Recent Graduation Rates

The period covered in the study ends over twenty years ago, but the NCES data shows that graduation rates continue to increase. To try to understand trend in the context of Denning, et al., I used IPEDS data on four-year undergraduate institutions, and compared a selectivity measure to four-year graduation rates.

In the figure, AppsPer is applicants per enrolled student, where higher levels mean more demand for four-year undergraduate programs at a university. Since applicants increasingly apply to more and more schools, I binned this value within each year to be consistent, using quintiles, so AppsPer 5 comprises the institutions with the largest number of applicants for each enrolled student for that year. Larger pools of applicants allow colleges to be more selective. 

As expected, more selective schools have higher graduation rates across the time period. While all selectivity ranges saw increased graduation rates, this is most dramatic in the least-selective institutions. The pattern is similar if we use standardized test scores instead of applicants per student. These patterns are consistent with the idea that the first year of college is easier to pass for the least-prepared students. That can't be the whole story, but it seems likely to be part of it. And it seems likely that the grade effects found in the paper have continued, and perhaps have accelerated.

Conclusions

I take from this study a couple of useful points. The first year of college is really important. We already know that first year retention is important, and at my university the most important predictor of retention is grades. That relationship is non-linear and has a discontinuity post-covid that penalizes low grades even more after the pandemic. We surmise that covid interfered with high school preparation of math and writing skills, which affect the least-prepared students the most.
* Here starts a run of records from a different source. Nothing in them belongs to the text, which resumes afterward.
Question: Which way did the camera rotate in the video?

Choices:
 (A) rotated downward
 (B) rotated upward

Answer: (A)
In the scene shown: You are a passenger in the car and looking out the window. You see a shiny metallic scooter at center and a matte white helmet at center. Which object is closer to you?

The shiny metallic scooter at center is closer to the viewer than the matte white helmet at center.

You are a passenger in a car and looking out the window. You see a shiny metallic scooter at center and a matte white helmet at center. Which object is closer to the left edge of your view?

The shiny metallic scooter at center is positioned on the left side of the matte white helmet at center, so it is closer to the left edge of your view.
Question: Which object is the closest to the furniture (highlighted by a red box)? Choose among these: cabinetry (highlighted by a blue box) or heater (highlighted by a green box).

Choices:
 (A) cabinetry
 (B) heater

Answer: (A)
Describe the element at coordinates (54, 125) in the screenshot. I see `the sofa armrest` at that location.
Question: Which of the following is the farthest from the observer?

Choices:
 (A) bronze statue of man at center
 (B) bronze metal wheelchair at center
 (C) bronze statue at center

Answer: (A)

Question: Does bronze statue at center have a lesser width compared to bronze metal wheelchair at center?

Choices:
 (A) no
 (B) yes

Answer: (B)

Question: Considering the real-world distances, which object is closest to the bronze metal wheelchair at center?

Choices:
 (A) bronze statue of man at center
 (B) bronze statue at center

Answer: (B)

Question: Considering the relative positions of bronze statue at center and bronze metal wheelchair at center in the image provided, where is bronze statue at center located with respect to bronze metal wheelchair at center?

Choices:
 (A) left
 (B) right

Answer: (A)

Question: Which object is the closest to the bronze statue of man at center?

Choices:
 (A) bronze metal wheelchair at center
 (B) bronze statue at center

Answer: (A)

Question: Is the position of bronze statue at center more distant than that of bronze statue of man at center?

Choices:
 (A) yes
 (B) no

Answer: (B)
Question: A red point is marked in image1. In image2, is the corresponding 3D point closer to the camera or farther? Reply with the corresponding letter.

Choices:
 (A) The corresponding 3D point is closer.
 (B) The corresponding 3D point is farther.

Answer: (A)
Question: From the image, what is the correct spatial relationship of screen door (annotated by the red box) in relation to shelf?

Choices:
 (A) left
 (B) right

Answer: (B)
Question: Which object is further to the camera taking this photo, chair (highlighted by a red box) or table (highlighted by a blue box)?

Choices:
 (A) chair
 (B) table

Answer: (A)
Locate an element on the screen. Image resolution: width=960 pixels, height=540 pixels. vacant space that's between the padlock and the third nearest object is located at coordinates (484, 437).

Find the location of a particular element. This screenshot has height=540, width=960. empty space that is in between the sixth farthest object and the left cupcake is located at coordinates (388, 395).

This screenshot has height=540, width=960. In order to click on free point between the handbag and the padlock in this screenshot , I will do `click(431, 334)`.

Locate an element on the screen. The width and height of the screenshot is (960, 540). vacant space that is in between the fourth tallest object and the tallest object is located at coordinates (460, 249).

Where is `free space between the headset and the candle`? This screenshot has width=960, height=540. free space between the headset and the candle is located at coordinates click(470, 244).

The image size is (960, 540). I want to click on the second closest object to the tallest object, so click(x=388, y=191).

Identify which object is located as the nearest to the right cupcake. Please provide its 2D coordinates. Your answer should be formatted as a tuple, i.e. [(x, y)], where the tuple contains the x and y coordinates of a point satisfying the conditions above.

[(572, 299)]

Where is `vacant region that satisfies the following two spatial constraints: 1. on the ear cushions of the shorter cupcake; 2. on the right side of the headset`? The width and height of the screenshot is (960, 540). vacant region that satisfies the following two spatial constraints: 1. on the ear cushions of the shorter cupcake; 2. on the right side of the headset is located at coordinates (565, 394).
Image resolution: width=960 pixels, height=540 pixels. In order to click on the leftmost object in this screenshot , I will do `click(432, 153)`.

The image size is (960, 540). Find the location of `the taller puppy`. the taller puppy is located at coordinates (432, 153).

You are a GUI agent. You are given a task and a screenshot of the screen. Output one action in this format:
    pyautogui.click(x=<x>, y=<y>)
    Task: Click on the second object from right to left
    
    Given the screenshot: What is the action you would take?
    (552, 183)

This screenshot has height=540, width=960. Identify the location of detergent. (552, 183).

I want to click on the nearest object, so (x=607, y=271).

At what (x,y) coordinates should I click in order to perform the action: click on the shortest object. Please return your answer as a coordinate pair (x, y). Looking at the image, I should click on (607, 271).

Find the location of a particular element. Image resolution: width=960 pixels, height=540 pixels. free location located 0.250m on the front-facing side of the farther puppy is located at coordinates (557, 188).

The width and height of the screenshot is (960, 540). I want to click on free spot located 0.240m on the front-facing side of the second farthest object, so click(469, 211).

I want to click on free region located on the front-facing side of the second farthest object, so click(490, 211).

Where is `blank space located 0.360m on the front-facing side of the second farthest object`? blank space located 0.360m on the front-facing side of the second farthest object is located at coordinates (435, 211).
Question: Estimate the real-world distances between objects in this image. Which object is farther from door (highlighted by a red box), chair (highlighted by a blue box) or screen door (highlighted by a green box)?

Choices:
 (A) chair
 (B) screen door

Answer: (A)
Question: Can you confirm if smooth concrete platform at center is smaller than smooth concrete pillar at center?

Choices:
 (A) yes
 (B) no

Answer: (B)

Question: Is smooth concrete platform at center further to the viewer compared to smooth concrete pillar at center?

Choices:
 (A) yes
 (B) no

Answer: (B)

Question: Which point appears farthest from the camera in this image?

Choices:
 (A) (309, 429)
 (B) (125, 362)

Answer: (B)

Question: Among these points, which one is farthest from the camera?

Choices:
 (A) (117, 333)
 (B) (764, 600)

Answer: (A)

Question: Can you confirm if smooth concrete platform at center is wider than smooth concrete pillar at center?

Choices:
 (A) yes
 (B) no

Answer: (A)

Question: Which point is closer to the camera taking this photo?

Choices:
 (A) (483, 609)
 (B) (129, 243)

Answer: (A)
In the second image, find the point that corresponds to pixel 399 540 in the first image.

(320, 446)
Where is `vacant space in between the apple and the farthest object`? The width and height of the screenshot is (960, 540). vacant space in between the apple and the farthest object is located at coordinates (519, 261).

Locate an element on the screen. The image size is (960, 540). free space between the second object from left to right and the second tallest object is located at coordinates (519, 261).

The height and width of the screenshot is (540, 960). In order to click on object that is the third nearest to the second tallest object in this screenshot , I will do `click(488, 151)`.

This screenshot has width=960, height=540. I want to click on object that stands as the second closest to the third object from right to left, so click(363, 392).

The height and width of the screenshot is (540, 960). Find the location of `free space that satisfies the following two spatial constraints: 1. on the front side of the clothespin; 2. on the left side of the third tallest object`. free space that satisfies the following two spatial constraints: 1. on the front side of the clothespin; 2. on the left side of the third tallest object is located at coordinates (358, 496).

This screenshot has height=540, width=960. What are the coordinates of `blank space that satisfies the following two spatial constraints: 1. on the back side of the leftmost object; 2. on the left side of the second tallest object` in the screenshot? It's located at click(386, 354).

This study shows how grading and learning can diverge, and there is a tension between two things we care about:
  1. Less grading rigor increases retention and graduation
  2. More grading rigor is associated with more learning
This tension puts access and accountability on a collision course. Before jumping to conclusions, however, I recommend reading at least the conclusion section of the Denning, et al paper. The authors are careful to outline various implications, for example without making an overall judgment that the GPA trends lead to bad outcomes for students. I'll discuss a few other current research articles to dig into these questions in the next few posts.